O Hospital Universitário de Brasília (HUB) fará nesta quarta-feira quatro cirurgias de reconstrução da mama em mulheres submetidas à remoção da glândula mamária para tratamento do câncer. Os procedimentos se somam a outros 65 que serão realizados em todo o Distrito Federal em um mutirão promovido pela Secretaria de Saúde do DF, Sociedade Brasileira de Cirurgia Plástica (SBCP) e hospitais e clínicas particulares. O número de cirurgias que serão realizadas no HUB equivalem ao total de todo o ano de 2010. Duas salas cirúrgicas, dois cirurgiões plásticos, anestesistas e próteses serão fornecidos pelo hospital.
Elza Noronha, vice-diretora do HUB, explica que o acordo com a SBCP previa profissionais para realizar o procedimento, mas como o HUB tem cirurgiões plásticos não houve necessidade de trazer novos médicos. “Em grande parte dos hospitais, os profissionais serão oferecidos pela Sociedade Brasileira de Cirurgia Plástica. Essa é uma cirurgia que fazemos aqui, logo temos equipes capacitadas para isso”, disse. O pós-operatório também será de responsabilidade dos hospitais. Segundo Elza, o procedimento não apresenta grandes riscos às pacientes.
O coordenador regional do mutirão da Sociedade Brasileira de Cirurgia Plástica, Luciano Chaves, ressalta que, apesar de parecer pequeno o número de cirurgias que serão realizadas pelo HUB em relação ao total do DF, os procedimentos serão representativos. O cirurgião plástico explica uma pesquisa com as pacientes ajudou a identificar os casos mais urgentes. “Das 65 pacientes, uma está há 15 anos aguardando pela reconstrução. Outra teve as duas mamas removidas e elas serão reconstituídas simultaneamente”, disse.

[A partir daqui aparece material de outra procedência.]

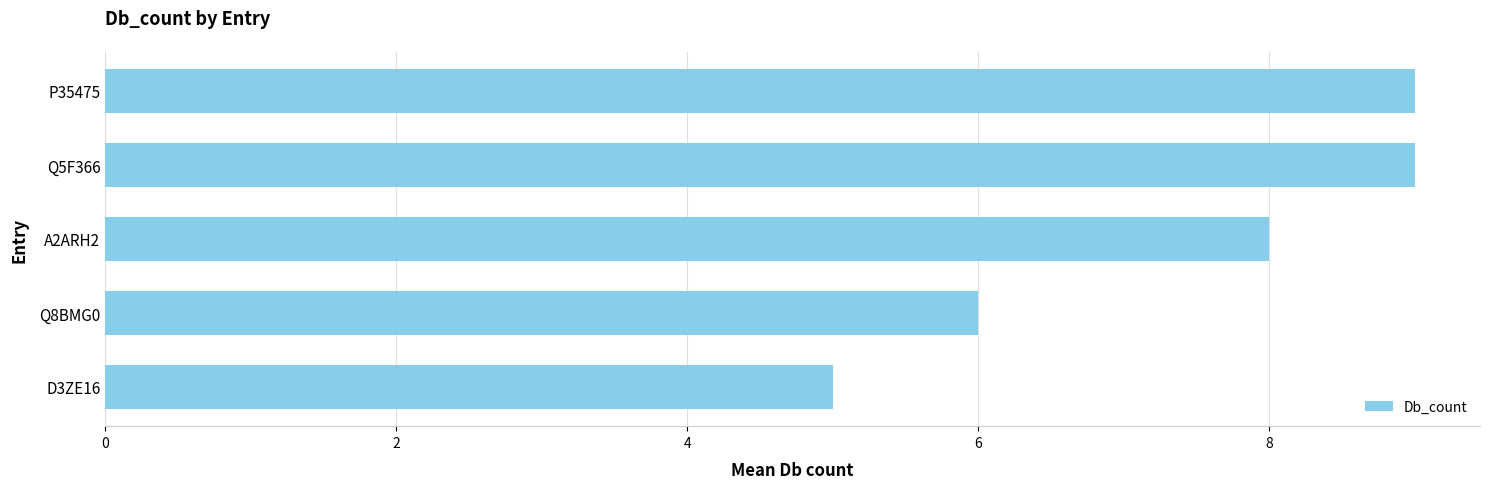

Count the values in the range 6 to 9.

4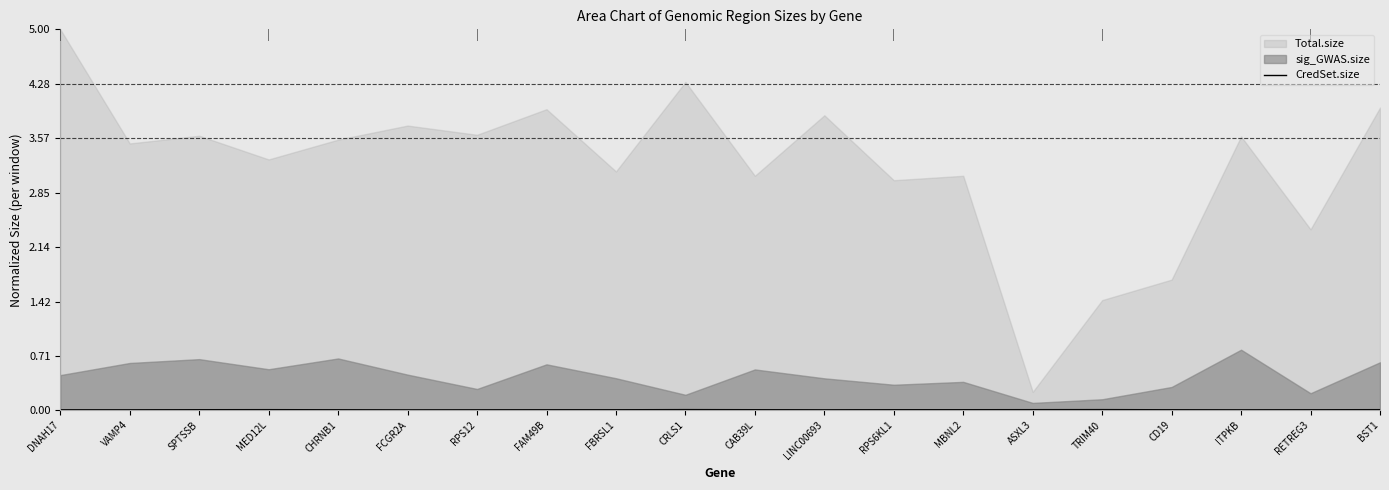

Is it true that CredSet.size equals 0.0 at FBRSL1?

True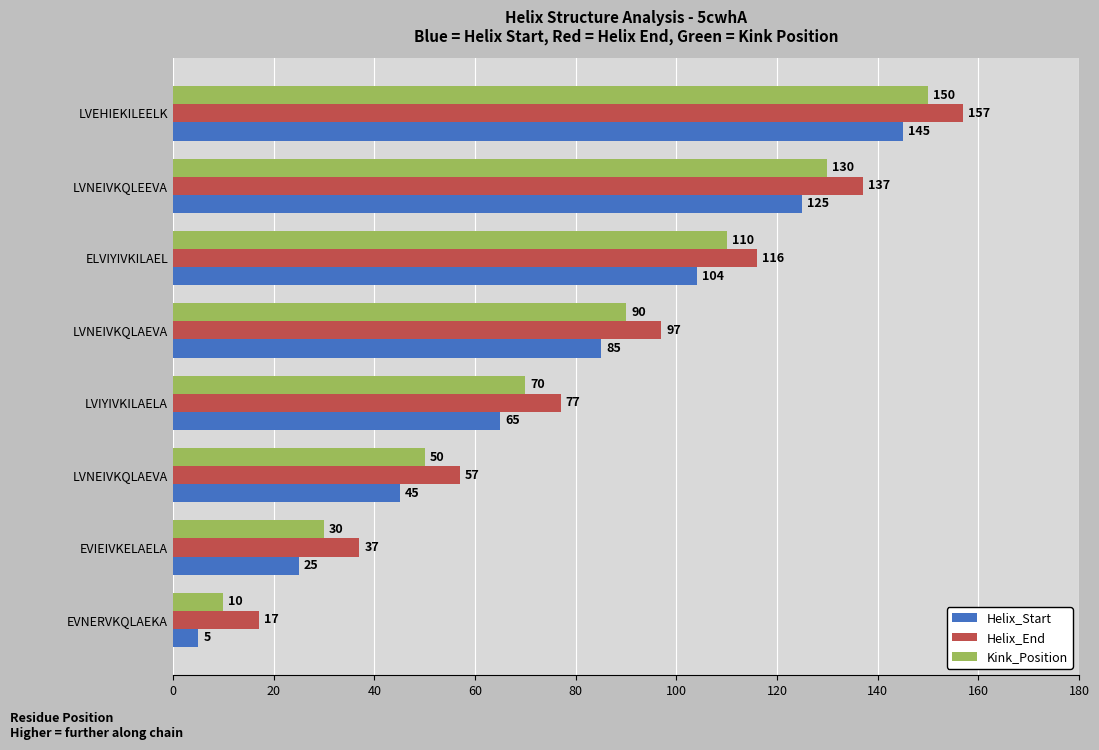

What are all the series names shown in the legend?

Helix_Start, Helix_End, Kink_Position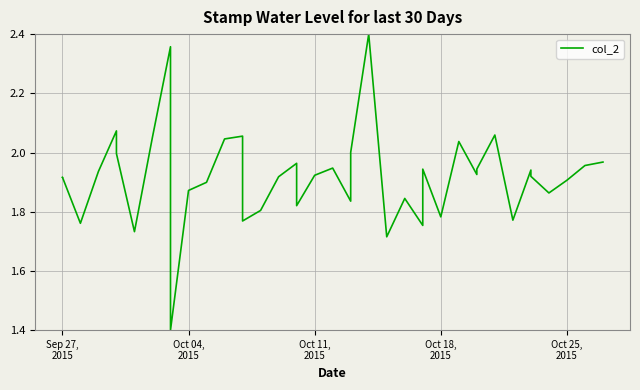

Is this an area chart (filled region under the line)?

No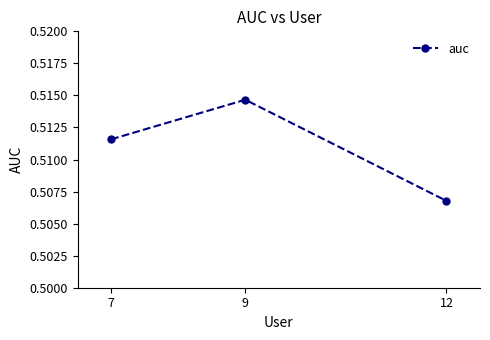

Which category has the highest value across all series?

9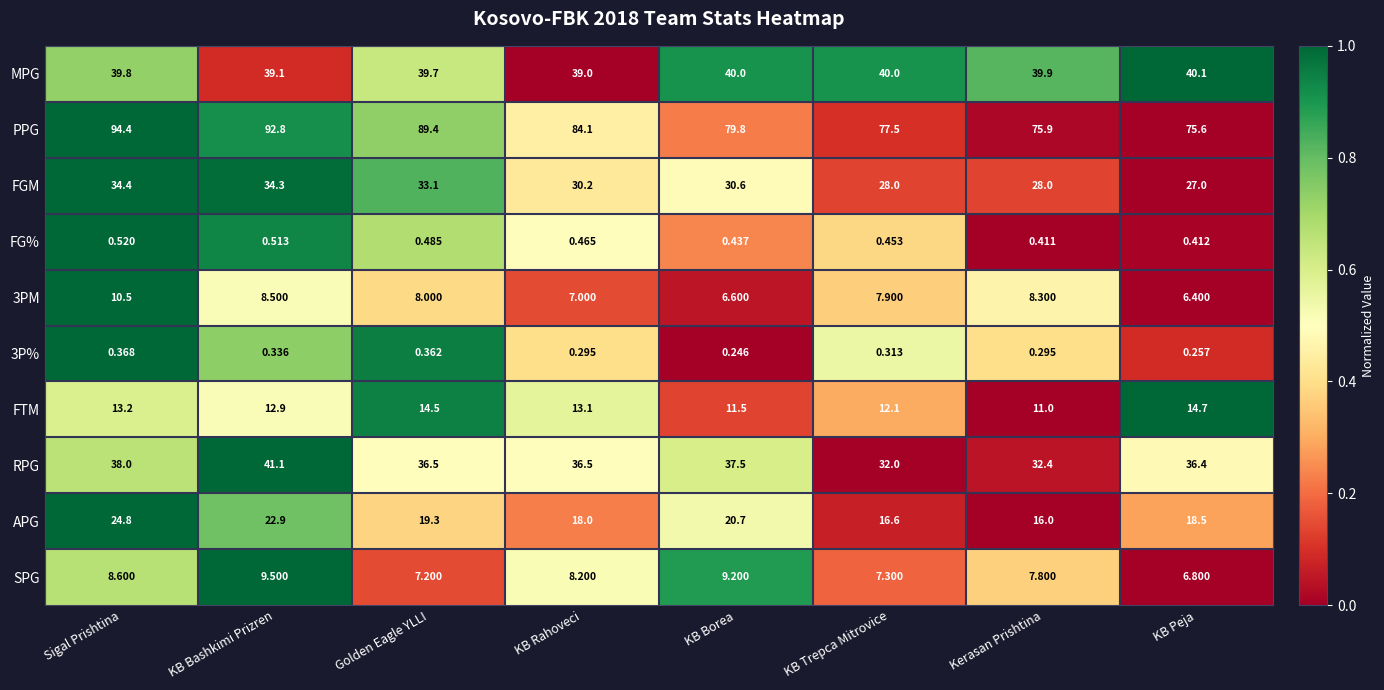

At how many categories does at least one series exceed 0?

8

FILA – O objetivo do mutirão é diminuir a fila de pacientes que aguardam a cirurgia de reconstrução mamária na rede pública hospitalar do Distrito Federal. Aproximadamente 300 mulheres já foram mastectomizadas no DF e esperam o procedimento. Mastectomia é o procedimento cirúrgico utilizado no tratamento de câncer de mama. As pacientes são submetidas à remoção da glândula mamária. “Essa não é a mesma fila que temos no HUB, portanto, essas cirurgias serão realizadas em pacientes que esperam na fila da Secretaria de Saúde”, explicou Elza.
O tempo médio de espera pela cirurgia na rede pública é de quatro anos. “Queremos apresentar à presidenta Dilma Rousseff o resultado do mutirão. Temos 400 profissionais dispostos a realizar cirurgias em todo país”, afirma Luciano Chaves, ao explicar que esse é um projeto piloto e que a ideia é tornar a ação nacional.